Records shown section start

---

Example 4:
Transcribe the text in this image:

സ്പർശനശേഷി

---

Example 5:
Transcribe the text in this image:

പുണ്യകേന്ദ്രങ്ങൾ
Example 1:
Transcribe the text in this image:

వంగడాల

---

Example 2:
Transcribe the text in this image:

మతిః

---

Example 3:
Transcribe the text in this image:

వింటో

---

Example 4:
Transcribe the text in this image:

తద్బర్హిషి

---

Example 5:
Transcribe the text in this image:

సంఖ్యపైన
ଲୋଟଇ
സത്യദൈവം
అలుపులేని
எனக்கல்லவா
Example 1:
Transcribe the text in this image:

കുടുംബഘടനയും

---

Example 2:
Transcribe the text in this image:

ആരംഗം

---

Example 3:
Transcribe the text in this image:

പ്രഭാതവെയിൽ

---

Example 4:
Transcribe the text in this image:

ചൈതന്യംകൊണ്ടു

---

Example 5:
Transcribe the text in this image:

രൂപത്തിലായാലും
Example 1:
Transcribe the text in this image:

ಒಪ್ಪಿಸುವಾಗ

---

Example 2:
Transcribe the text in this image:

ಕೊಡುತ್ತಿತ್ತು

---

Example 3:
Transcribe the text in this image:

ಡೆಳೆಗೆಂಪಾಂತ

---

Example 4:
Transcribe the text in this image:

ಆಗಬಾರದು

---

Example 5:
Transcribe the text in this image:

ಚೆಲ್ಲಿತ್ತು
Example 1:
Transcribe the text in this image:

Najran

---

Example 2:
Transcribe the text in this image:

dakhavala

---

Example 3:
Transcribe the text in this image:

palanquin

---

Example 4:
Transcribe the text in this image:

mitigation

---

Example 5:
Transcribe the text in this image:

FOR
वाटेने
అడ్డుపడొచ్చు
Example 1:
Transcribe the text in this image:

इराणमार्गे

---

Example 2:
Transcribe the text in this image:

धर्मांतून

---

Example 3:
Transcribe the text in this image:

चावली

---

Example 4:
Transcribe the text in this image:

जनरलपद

Records shown section end

(Activity):
Word for word, repeat every line of the data.

(Answer to this exercise):
---

Example 4:
Transcribe the text in this image:

സ്പർശനശേഷി

---

Example 5:
Transcribe the text in this image:

പുണ്യകേന്ദ്രങ്ങൾ
Example 1:
Transcribe the text in this image:

వంగడాల

---

Example 2:
Transcribe the text in this image:

మతిః

---

Example 3:
Transcribe the text in this image:

వింటో

---

Example 4:
Transcribe the text in this image:

తద్బర్హిషి

---

Example 5:
Transcribe the text in this image:

సంఖ్యపైన
ଲୋଟଇ
സത്യദൈവം
అలుపులేని
எனக்கல்லவா
Example 1:
Transcribe the text in this image:

കുടുംബഘടനയും

---

Example 2:
Transcribe the text in this image:

ആരംഗം

---

Example 3:
Transcribe the text in this image:

പ്രഭാതവെയിൽ

---

Example 4:
Transcribe the text in this image:

ചൈതന്യംകൊണ്ടു

---

Example 5:
Transcribe the text in this image:

രൂപത്തിലായാലും
Example 1:
Transcribe the text in this image:

ಒಪ್ಪಿಸುವಾಗ

---

Example 2:
Transcribe the text in this image:

ಕೊಡುತ್ತಿತ್ತು

---

Example 3:
Transcribe the text in this image:

ಡೆಳೆಗೆಂಪಾಂತ

---

Example 4:
Transcribe the text in this image:

ಆಗಬಾರದು

---

Example 5:
Transcribe the text in this image:

ಚೆಲ್ಲಿತ್ತು
Example 1:
Transcribe the text in this image:

Najran

---

Example 2:
Transcribe the text in this image:

dakhavala

---

Example 3:
Transcribe the text in this image:

palanquin

---

Example 4:
Transcribe the text in this image:

mitigation

---

Example 5:
Transcribe the text in this image:

FOR
वाटेने
అడ్డుపడొచ్చు
Example 1:
Transcribe the text in this image:

इराणमार्गे

---

Example 2:
Transcribe the text in this image:

धर्मांतून

---

Example 3:
Transcribe the text in this image:

चावली

---

Example 4:
Transcribe the text in this image:

जनरलपद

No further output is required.